Задания —
- A) Для каких исполнителей, согласно интервью, Куинси Джонс писал аранжировки?
- B) Замените в интервью «Netflix» на «HBO» и приведите заново всё от слов «При этом — вот» вниз до слов «это очень круто.».
- C) Подхватите интервью и продолжите его с реплики, которая следует за последней приведённой.

Цитируемый фрагмент —
--
При этом — вот я недавно смотрел офигенный фильм про Куинси Джонса, который вышел на Netflix. Куинси Джонс писал аранжировки для Фрэнка Синатры и Дайаны Вашингтон, потом сочинил кучу саундтреков, потом сделал самый великий поп-альбом ХХ века — «Thriller» Майкла Джексона. И вот он сидит вместе с Кендриком Ламаром — и общается с ним, как с сыном. И Ламар понимает, кто такой Джонс, и Джонс отдает ему должное. И это очень круто.
— Мне кажется, там очень важна общая культурная и, прошу прощения, расовая идентичность. То есть они понимают, что оба через года рубятся за афроамериканскую музыку и делают ее великой. В России в этом смысле сложнее — не всегда есть ощущение общности, традиции. Собственно, мне кажется, то поколение групп, в котором появились Tesla Boy, во многом строило себя как раз через отторжение прошлого — русского рока, например. Типа — «как угодно, только не как Шевчук». Я это довольно хорошо помню.
— Ну да.
— Сейчас это как будто начинает меняться.
— Да. Для меня проект с Чернавским ровно про это — мы не отторгаем, а наоборот, соединяемся и респектуем. Говорим: да, это наши корни.
«Когда мы стебем всю эту жизнь в этой стране, мне становится немного странно. И в этот момент приходит на помощь Высоцкий»
— Раз уж зашла речь о корнях. Неожиданным лейтмотивом нового альбома Tesla Boy оказывается Высоцкий. Он появляется аж в двух песнях.
— Он возник совершенно случайно. Но теперь я понимаю, почему. Мне кажется, сейчас самые популярные ролевые модели — люди достаточно циничные. И им все стараются подражать. Взять того же Шнура — он культивирует цинизм. Или Невзоров, который рядом с ним все время.
— Ну это не самые современные герои все же. А кто из молодых такой?
— [Журналист Юрий] Дудь. Я считаю, что он абсолютно про цинизм. И он его не скрывает, даже им бравирует.
--
Фрагмент набора данных —
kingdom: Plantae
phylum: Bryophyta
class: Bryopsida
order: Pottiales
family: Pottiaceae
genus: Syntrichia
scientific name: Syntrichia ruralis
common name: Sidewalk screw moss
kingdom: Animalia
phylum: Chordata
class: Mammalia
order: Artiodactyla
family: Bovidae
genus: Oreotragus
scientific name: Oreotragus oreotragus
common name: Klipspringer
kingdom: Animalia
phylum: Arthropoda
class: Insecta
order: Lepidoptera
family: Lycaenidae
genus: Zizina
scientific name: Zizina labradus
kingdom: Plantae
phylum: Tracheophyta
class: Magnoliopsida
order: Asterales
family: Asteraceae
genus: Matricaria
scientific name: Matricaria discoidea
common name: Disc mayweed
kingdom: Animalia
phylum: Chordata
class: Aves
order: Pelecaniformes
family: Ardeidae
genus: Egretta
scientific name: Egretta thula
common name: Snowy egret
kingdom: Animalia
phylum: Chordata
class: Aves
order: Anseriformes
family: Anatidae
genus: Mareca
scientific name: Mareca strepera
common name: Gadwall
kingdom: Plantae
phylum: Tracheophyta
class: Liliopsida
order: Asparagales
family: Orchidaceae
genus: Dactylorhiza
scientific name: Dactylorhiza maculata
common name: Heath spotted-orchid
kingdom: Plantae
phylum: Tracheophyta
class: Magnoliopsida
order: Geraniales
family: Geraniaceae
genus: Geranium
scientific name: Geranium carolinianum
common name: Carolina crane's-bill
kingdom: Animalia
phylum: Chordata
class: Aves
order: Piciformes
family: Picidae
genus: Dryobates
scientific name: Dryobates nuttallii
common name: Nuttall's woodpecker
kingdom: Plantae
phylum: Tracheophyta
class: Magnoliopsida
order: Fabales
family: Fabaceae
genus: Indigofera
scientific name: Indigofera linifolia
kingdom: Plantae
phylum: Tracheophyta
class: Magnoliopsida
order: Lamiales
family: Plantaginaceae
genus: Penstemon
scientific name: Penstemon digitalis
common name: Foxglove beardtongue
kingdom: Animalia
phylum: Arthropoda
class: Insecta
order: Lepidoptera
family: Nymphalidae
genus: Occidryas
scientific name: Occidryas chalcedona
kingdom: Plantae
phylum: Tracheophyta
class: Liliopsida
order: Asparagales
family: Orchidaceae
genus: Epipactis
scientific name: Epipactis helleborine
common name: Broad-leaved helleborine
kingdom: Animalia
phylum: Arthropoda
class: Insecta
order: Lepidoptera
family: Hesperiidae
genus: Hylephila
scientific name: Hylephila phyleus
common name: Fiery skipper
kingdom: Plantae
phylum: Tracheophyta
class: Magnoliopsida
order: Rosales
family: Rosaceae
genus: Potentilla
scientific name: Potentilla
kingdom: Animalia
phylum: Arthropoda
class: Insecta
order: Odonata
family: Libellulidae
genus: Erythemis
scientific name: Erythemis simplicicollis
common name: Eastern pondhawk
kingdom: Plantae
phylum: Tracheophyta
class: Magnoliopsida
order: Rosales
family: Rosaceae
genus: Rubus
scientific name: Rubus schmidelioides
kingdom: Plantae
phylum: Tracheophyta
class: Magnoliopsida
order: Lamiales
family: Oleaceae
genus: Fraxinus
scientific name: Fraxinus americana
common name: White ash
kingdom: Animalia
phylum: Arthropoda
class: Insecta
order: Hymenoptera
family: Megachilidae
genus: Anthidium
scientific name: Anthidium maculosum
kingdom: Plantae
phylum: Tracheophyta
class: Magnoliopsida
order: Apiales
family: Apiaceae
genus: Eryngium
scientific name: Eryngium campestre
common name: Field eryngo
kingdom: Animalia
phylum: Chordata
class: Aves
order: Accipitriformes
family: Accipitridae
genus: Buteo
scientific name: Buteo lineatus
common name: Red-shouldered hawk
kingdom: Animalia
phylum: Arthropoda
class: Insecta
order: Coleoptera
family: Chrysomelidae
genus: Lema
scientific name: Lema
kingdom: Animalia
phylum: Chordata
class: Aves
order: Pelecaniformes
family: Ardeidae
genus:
--
Ожидаемые ответы —
- A) Для Фрэнка Синатры и Дайаны Вашингтон.

- B)
При этом — вот я недавно смотрел офигенный фильм про Куинси Джонса, который вышел на HBO. Куинси Джонс писал аранжировки для Фрэнка Синатры и Дайаны Вашингтон, потом сочинил кучу саундтреков, потом сделал самый великий поп-альбом ХХ века — «Thriller» Майкла Джексона. И вот он сидит вместе с Кендриком Ламаром — и общается с ним, как с сыном. И Ламар понимает, кто такой Джонс, и Джонс отдает ему должное. И это очень круто.

- C)
Понимаешь, я считаю, что самоирония — это очень круто. Она помогает, бывают сложные моменты, когда без нее просто не выжить. Но все-таки цинизм — это немножко другое. Цинизм обесценивает. Я думаю, что люди циничные в глубине души достаточно ранимые. Причем в почете же еще такой цинизм в свою же сторону: я сейчас быстрее тебя сам себя опущу, обесценю, скажу, что я вообще придурок, чтобы ты не успел это сделать. И, безусловно, то, что делают Шнур и Невзоров, — это местами очень талантливо и здорово. Но когда кроме этого нет ничего, когда мы стебем вообще все от и до, всю эту жизнь в этой стране, — мне становится немного странно. И в этот момент приходит на помощь Высоцкий. Потому что Высоцкий — это вообще не про цинизм. Или Цой — он тоже совсем не был циничным человеком, у него были какие-то нерушимые ценности. Вот я в какой-то момент об этом подумал, и меня это очень тронуло.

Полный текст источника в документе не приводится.